The Biden administration extended the services to legal representation, a costly benefit the Trump administration rightfully revoked only to quietly restore it days later. The money, a couple hundred million annually, goes to the Acacia Center for Justice, a Washington D.C. nonprofit that partners with a national network of human rights defenders to provide legal defense to immigrants at risk of detention or deportation. “Acacia envisions a nation with a transformed immigration system that embodies freedom from detention, due process, and equal protection, where every person facing the prospect of exile and community separation has access to meaningful legal defense,” the group writes on its website, which assures its network of attorneys fight for all immigrants regardless of gender identity, sexual orientation, race or previous interaction with the criminal system.
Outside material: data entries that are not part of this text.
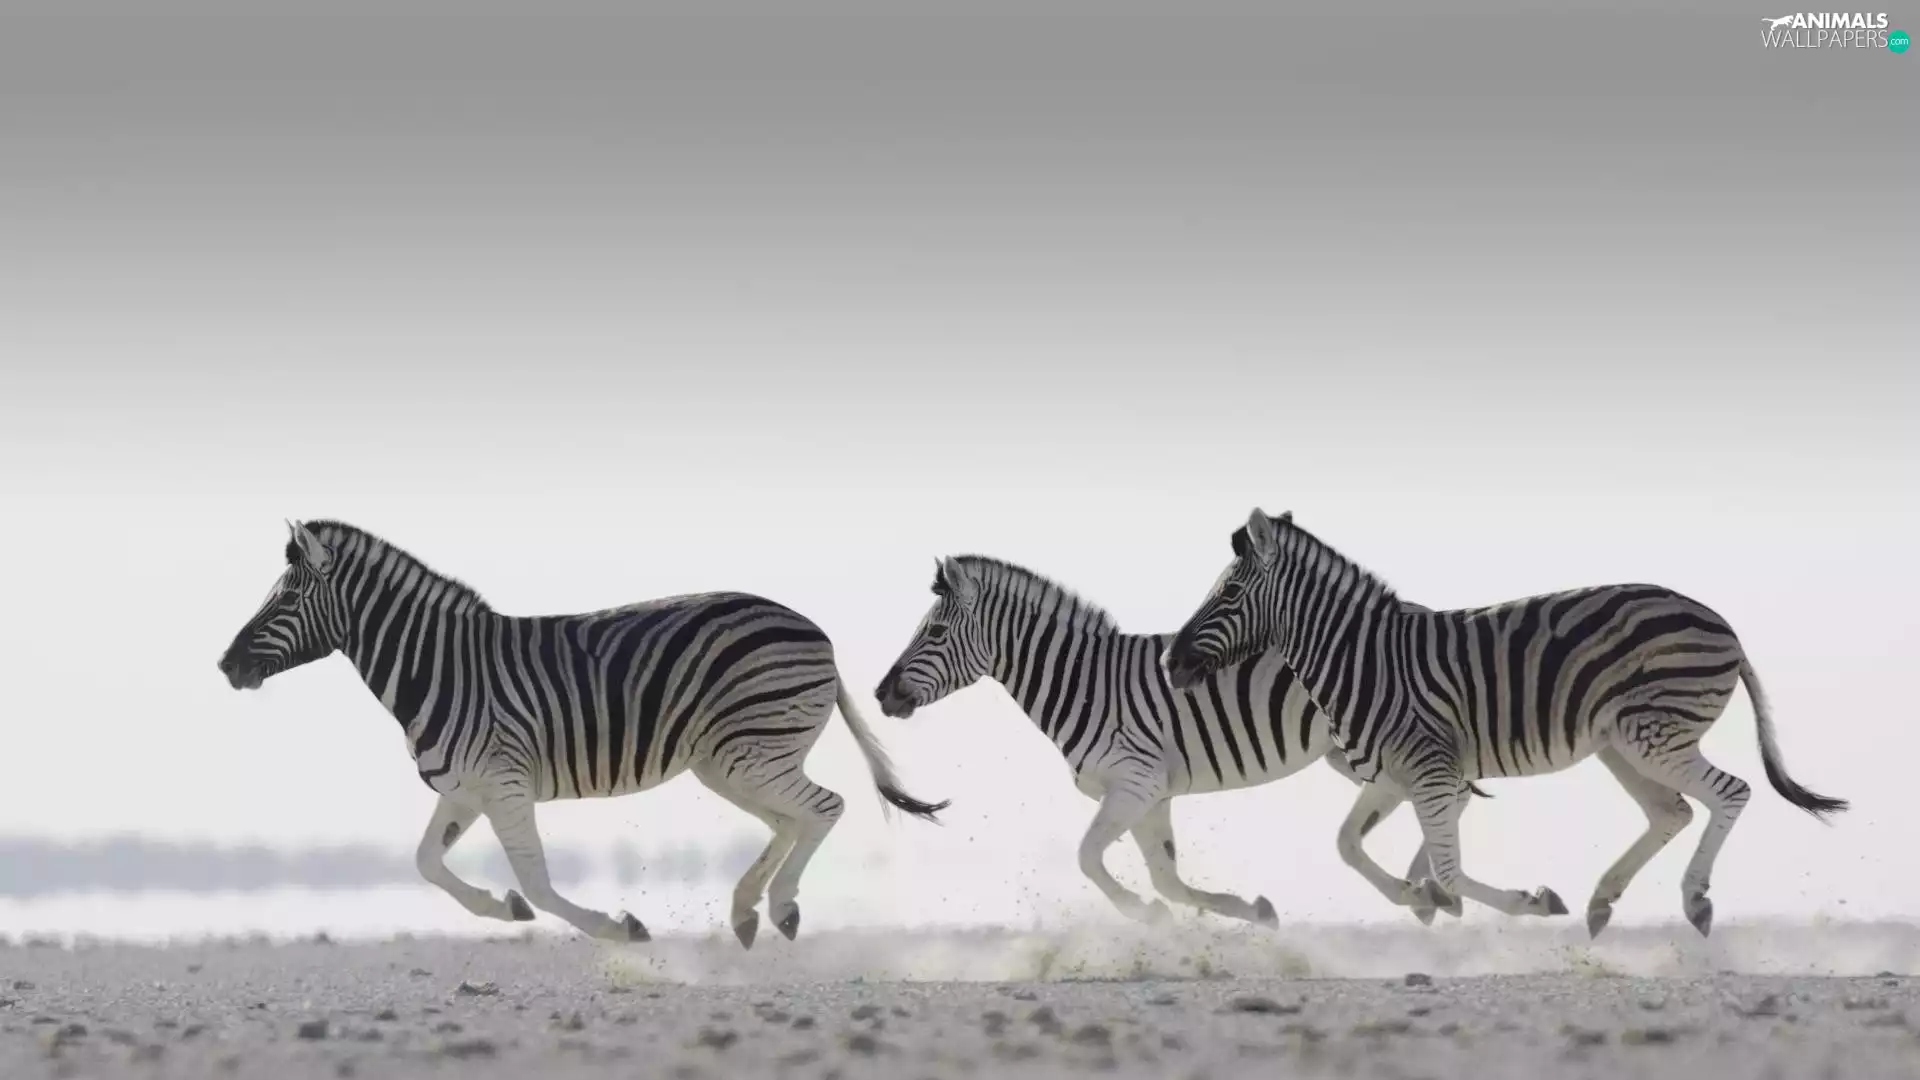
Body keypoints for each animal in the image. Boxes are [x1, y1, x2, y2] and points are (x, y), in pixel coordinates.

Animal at [216, 520, 948, 948]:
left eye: (286, 598)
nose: (226, 665)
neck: (439, 666)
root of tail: (814, 629)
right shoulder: (465, 790)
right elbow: (426, 862)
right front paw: (502, 908)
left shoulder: (504, 784)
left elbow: (538, 881)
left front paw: (617, 928)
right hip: (731, 760)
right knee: (791, 820)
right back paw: (749, 910)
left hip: (750, 751)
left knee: (824, 808)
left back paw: (780, 906)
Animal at [872, 554, 1489, 928]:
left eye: (934, 632)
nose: (880, 694)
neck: (1084, 683)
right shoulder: (1151, 796)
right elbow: (1167, 878)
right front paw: (1250, 910)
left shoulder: (1134, 784)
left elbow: (1090, 858)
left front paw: (1142, 913)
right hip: (1352, 749)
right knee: (1450, 795)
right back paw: (1429, 891)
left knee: (1447, 794)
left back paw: (1430, 890)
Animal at [1161, 507, 1847, 937]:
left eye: (1228, 595)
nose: (1170, 662)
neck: (1362, 658)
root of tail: (1720, 621)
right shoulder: (1393, 775)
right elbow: (1350, 845)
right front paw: (1419, 898)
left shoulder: (1430, 769)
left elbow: (1448, 869)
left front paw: (1521, 901)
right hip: (1621, 745)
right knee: (1671, 812)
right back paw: (1603, 902)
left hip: (1653, 734)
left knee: (1731, 792)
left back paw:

The center’s executive director, Shaina Aber, celebrated the speedy reinstatement of the government’s multi-million-dollar UAC defense program, saying in a press release that “it is unconscionable” that children who arrive in the U.S. unaccompanied by parents or legal guardians should be forced to represent themselves in immigration court against a trained government attorney in an adversarial hearing before a judge, without even a child-friendly orientation or understanding of their legal options. “We welcome the news that the stop-work order on Acacia’s Unaccompanied Children Program has been lifted,” Aber said. “We will continue working alongside the Department of Health and Human Services to ensure that these critical services upholding the basic due process rights of vulnerable children are fully restored and our partners in the legal field–legal lifelines safeguarding the rights and well-being of children seeking safety–can resume their work without future disruption or delay.”
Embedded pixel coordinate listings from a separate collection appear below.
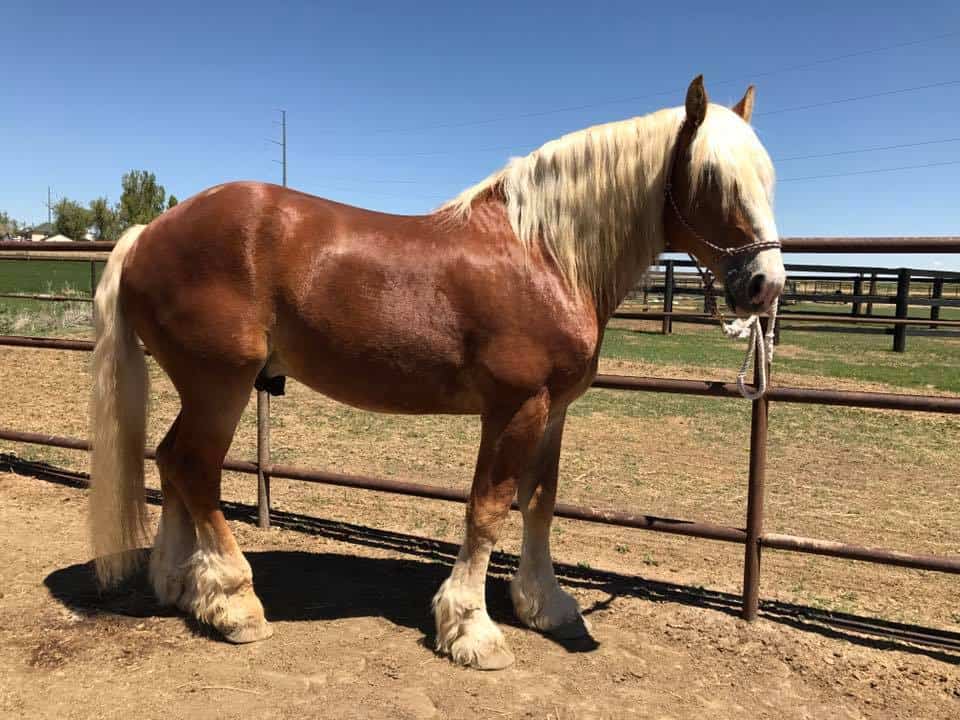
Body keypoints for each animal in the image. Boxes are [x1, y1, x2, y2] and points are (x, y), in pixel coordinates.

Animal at [89, 75, 785, 670]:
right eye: (712, 177)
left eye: (766, 177)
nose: (766, 285)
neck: (545, 255)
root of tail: (148, 232)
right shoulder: (515, 406)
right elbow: (489, 506)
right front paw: (472, 629)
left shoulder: (555, 409)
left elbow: (540, 502)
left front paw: (546, 605)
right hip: (221, 384)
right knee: (194, 467)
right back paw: (234, 604)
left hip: (203, 386)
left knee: (170, 460)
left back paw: (182, 587)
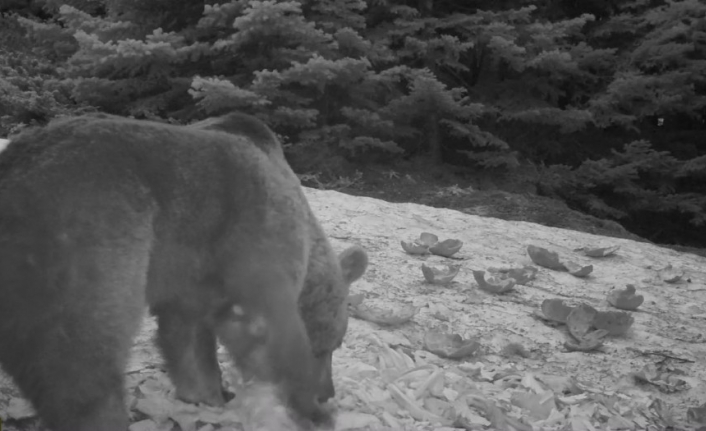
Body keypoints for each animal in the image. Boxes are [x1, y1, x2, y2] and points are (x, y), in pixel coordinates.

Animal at [0, 114, 366, 431]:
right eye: (332, 346)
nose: (328, 391)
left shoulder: (192, 271)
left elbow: (186, 337)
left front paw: (208, 392)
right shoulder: (256, 238)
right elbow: (261, 328)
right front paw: (311, 408)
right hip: (87, 244)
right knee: (81, 364)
Ironically, it does not always end well for UAC—overwhelmingly males over the age of 14 mostly from Guatemala, Honduras and Mexico—who are allowed to stay in the U.S. Under Biden the government failed to monitor hundreds of thousands of the underage migrants, putting them at high risk for trafficking, exploitation or forced labor. This may seem just as “unconscionable” as forcing the young migrants to represent themselves in immigration court, as the leftist attorney whose group is receiving millions from the government claims. A mainstream newspaper even published a scathing in-depth piece slamming the Biden administration for losing track of at least 85,000 illegal immigrant minors who ended up in dangerous jobs that violate the nation’s child labor laws, including in factories that make products for well-known American brands. A federal audit subsequently revealed that tens of thousands of UAC vanished from the government’s radar and that hundreds of thousands go unmonitored.
The government’s UAC program has for years been rocked by many other problems that have put underage migrants at risk, including physical and sexual abuse at U.S.-funded shelters. In 2021 Judicial Watch obtained records from HHS documenting 33 incidents of physical and sexual abuse during a one-month period at shelters where the government houses UAC until they are relocated with a sponsor. That year an HHS Inspector General report blasted the agency for failing to protect UAC from sexual misconduct at the facilities. Last summer the U.S. sued a nonprofit it has paid billions of dollars to house migrant youths for sexually abusing them for years. The Texas-based nonprofit, Southwest Key, is the government’s largest housing provider for illegal immigrant minors and operates 29 shelters. In its federal complaint the Justice Department claims the children the government pays it to shelter are raped, sexually abused, and harassed.